Required action - A complete response lists each line of the data below that includes the word "hope".

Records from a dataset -
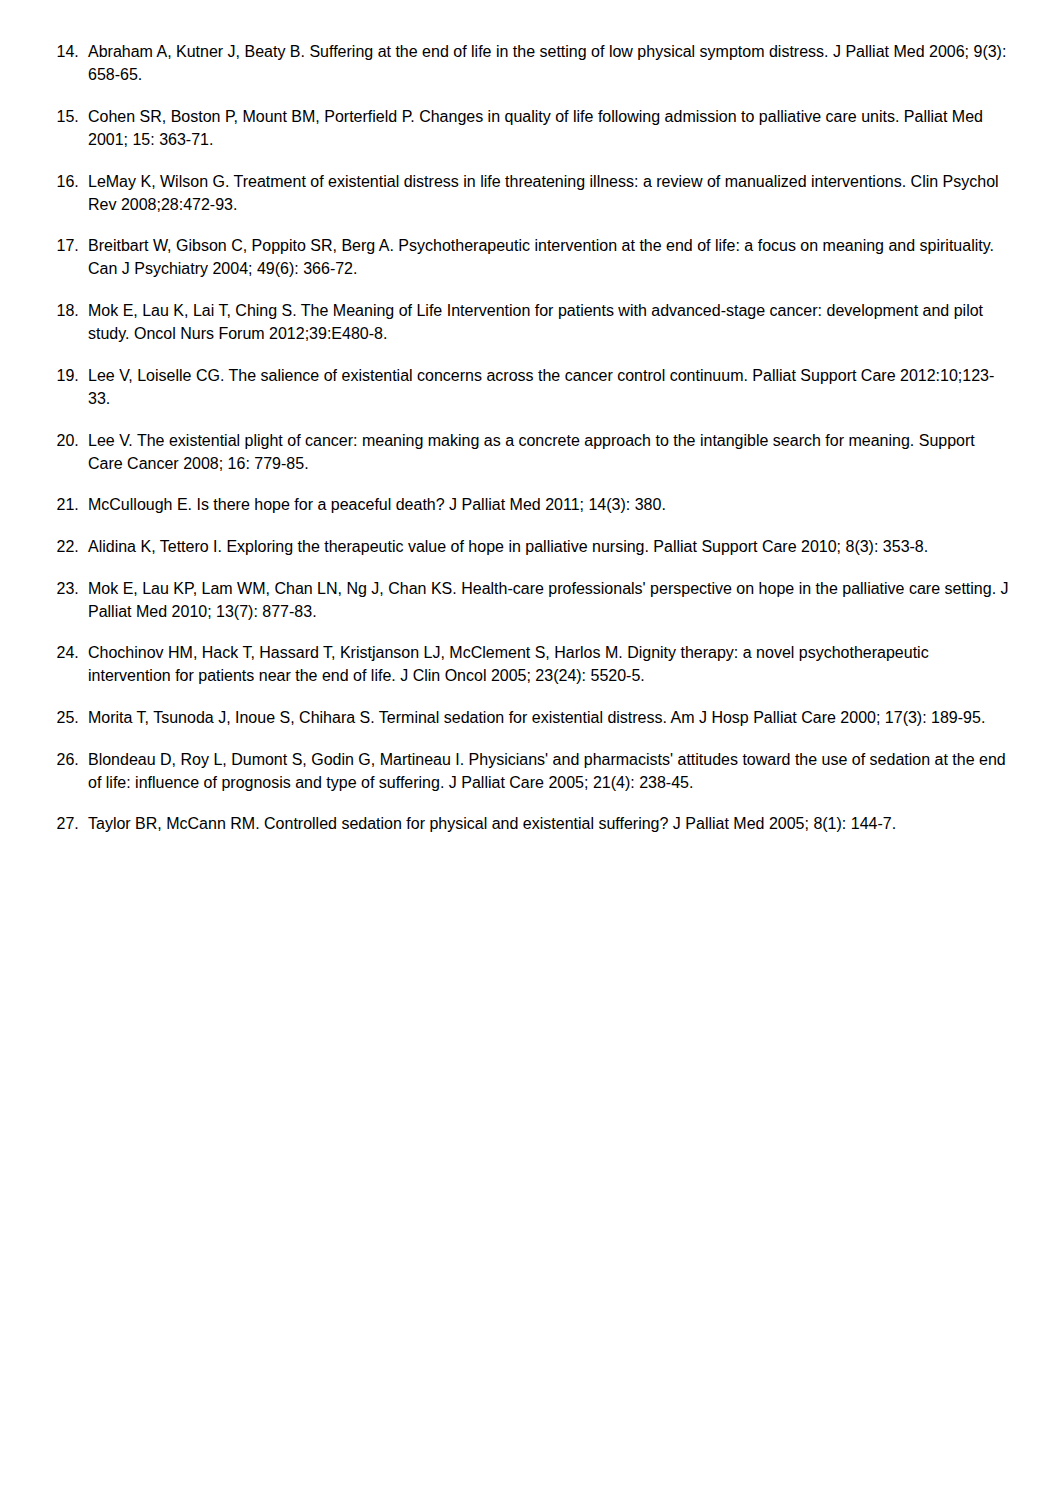Abraham A, Kutner J, Beaty B. Suffering at the end of life in the setting of low physical symptom distress. J Palliat Med 2006; 9(3): 658-65.
Cohen SR, Boston P, Mount BM, Porterfield P. Changes in quality of life following admission to palliative care units. Palliat Med 2001; 15: 363-71.
LeMay K, Wilson G. Treatment of existential distress in life threatening illness: a review of manualized interventions. Clin Psychol Rev 2008;28:472-93.
Breitbart W, Gibson C, Poppito SR, Berg A. Psychotherapeutic intervention at the end of life: a focus on meaning and spirituality. Can J Psychiatry 2004; 49(6): 366-72.
Mok E, Lau K, Lai T, Ching S. The Meaning of Life Intervention for patients with advanced-stage cancer: development and pilot study. Oncol Nurs Forum 2012;39:E480-8.
Lee V, Loiselle CG. The salience of existential concerns across the cancer control continuum. Palliat Support Care 2012:10;123-33.
Lee V. The existential plight of cancer: meaning making as a concrete approach to the intangible search for meaning. Support Care Cancer 2008; 16: 779-85.
McCullough E. Is there hope for a peaceful death? J Palliat Med 2011; 14(3): 380.
Alidina K, Tettero I. Exploring the therapeutic value of hope in palliative nursing. Palliat Support Care 2010; 8(3): 353-8.
Mok E, Lau KP, Lam WM, Chan LN, Ng J, Chan KS. Health-care professionals' perspective on hope in the palliative care setting. J Palliat Med 2010; 13(7): 877-83.
Chochinov HM, Hack T, Hassard T, Kristjanson LJ, McClement S, Harlos M. Dignity therapy: a novel psychotherapeutic intervention for patients near the end of life. J Clin Oncol 2005; 23(24): 5520-5.
Morita T, Tsunoda J, Inoue S, Chihara S. Terminal sedation for existential distress. Am J Hosp Palliat Care 2000; 17(3): 189-95.
Blondeau D, Roy L, Dumont S, Godin G, Martineau I. Physicians' and pharmacists' attitudes toward the use of sedation at the end of life: influence of prognosis and type of suffering. J Palliat Care 2005; 21(4): 238-45.
Taylor BR, McCann RM. Controlled sedation for physical and existential suffering? J Palliat Med 2005; 8(1): 144-7.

Your response -
McCullough E. Is there hope for a peaceful death? J Palliat Med 2011; 14(3): 380.
Alidina K, Tettero I. Exploring the therapeutic value of hope in palliative nursing. Palliat Support Care 2010; 8(3): 353-8.
Mok E, Lau KP, Lam WM, Chan LN, Ng J, Chan KS. Health-care professionals' perspective on hope in the palliative care setting. J Palliat Med 2010; 13(7): 877-83.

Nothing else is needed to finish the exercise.